__Aim of the task__.
An exact copy of the data is required; the images should not appear in it.

Dataset excerpts
+ + +
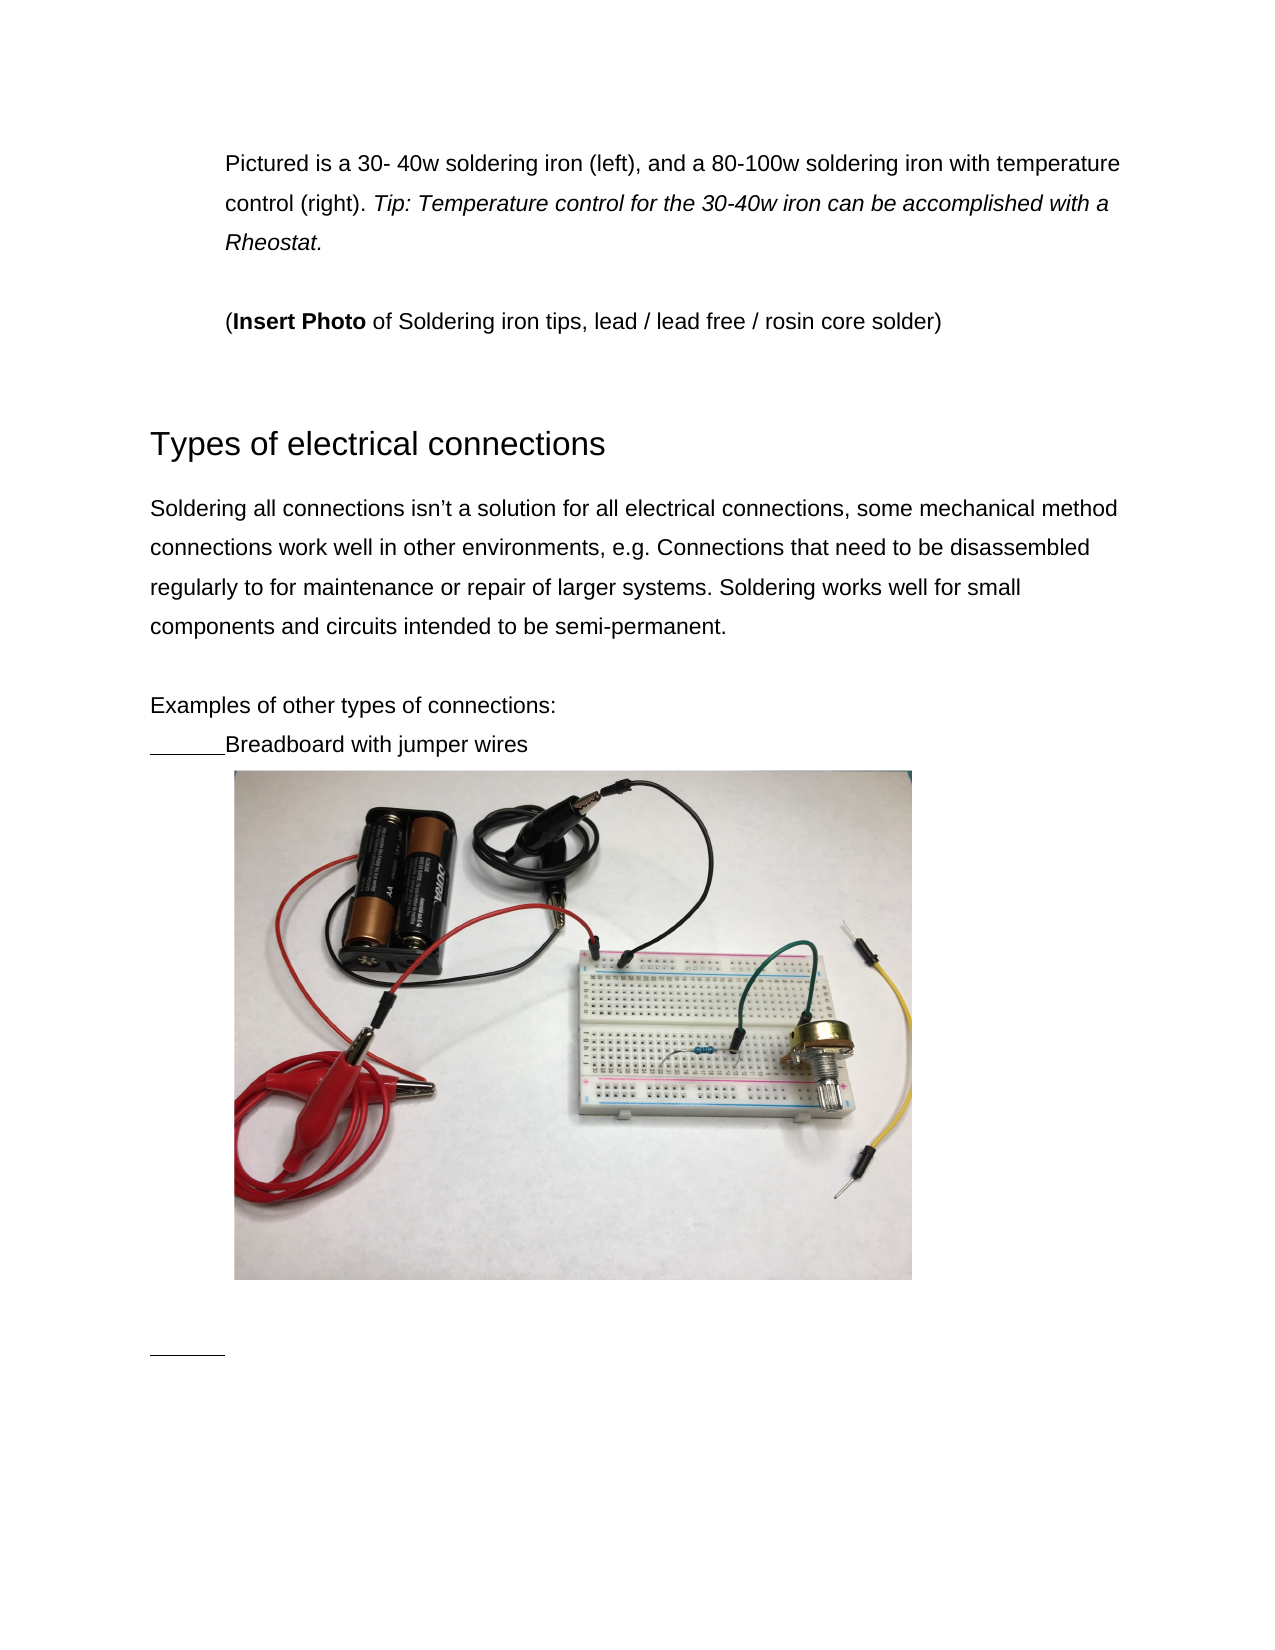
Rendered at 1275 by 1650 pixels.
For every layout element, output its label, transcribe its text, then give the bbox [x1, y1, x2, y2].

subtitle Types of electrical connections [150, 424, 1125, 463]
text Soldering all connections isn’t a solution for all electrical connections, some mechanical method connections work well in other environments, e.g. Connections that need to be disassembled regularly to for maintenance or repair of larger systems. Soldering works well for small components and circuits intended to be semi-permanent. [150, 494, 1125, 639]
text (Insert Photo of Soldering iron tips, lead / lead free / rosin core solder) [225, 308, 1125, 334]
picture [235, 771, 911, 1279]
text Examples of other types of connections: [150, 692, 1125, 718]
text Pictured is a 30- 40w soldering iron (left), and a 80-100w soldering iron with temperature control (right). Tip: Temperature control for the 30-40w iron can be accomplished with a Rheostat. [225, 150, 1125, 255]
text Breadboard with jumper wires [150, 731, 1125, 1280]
+ + +
__Written solution__.
Rendered at 1275 by 1650 pixels.
For every layout element, output its label, transcribe its text, then give the bbox [x1, y1, x2, y2].

subtitle Types of electrical connections [150, 424, 1125, 463]
text Soldering all connections isn’t a solution for all electrical connections, some mechanical method connections work well in other environments, e.g. Connections that need to be disassembled regularly to for maintenance or repair of larger systems. Soldering works well for small components and circuits intended to be semi-permanent. [150, 494, 1125, 639]
text (Insert Photo of Soldering iron tips, lead / lead free / rosin core solder) [225, 308, 1125, 334]
picture [235, 771, 911, 1279]
text Examples of other types of connections: [150, 692, 1125, 718]
text Pictured is a 30- 40w soldering iron (left), and a 80-100w soldering iron with temperature control (right). Tip: Temperature control for the 30-40w iron can be accomplished with a Rheostat. [225, 150, 1125, 255]
text Breadboard with jumper wires [150, 731, 1125, 1280]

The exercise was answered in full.